Miami Marlins – No. 85
- Infielder / Coach
- Born: December 3, 1988 (age 37) San Pedro de Macorís, Dominican Republic
- Bats: RightThrows: Right
- Stats at Baseball Reference

Teams
- As coach Philadelphia Phillies (2018–2021); San Francisco Giants (2022–2024); Miami Marlins (2025–present);

= Pedro Guerrero (coach) =

Dominican baseball player & coach (born 1988)

Pedro Manuel Guerrero (born December 3, 1988) is a Dominican former professional baseball infielder and current coach. He is the hitting coach for the Miami Marlins of Major League Baseball (MLB).

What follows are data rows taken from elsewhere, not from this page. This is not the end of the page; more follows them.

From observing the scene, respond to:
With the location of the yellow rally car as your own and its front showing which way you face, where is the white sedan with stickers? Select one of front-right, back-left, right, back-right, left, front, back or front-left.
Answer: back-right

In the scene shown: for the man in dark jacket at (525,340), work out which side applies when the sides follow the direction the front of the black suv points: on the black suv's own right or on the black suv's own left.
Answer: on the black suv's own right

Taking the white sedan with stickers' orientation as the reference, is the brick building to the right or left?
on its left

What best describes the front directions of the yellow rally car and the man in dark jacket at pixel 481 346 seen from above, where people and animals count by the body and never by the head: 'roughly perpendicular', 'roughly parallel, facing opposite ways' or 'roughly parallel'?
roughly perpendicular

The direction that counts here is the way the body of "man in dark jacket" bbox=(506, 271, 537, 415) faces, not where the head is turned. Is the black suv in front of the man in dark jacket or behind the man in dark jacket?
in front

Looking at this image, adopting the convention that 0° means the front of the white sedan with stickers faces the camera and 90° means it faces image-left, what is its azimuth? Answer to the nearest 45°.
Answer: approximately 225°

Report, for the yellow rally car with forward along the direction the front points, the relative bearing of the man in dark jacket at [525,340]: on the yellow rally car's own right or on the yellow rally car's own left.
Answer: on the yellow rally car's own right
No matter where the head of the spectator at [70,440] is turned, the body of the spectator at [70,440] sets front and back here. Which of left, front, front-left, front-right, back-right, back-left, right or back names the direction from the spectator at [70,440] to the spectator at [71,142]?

He is the nephew of former MLB manager and longtime coach, Manny Acta.

==Playing career==
Guerrero was born in San Pedro de Macoris, Dominican Republic. He played professionally in the Los Angeles Dodgers organization from 2006 through 2013, playing as high as Class A+. He batted .236/.287/.351 with 23 home runs, 29 stolen bases, and 163 RBIs in 1,382 at bats over 411 games. He played 183 games at shortstop, 111 games at third base, 97 games at second base, and two games in left field.

==Coaching career==
===Philadelphia Phillies===
Guerrero was the bench coach for the rookie-league Ogden Raptors from 2016 to 2017, before being hired to be the assistant hitting coach for the Philadelphia Phillies, a role which he held through the 2021 season.

===San Francisco Giants===
On November 9, 2021, Guerrero was hired by the San Francisco Giants to serve as the team's assistant hitting coach for the 2022 season.

===Miami Marlins===
On November 10, 2024, Guerrero was hired by the Miami Marlins to be their hitting coach, ending his 3-season-long stint with San Francisco. This move to Miami reunited Guerrero with now-Miami assistant general manager Gabe Kapler, who was the Giants manager during the first two out of three years Guerrero spent with the team.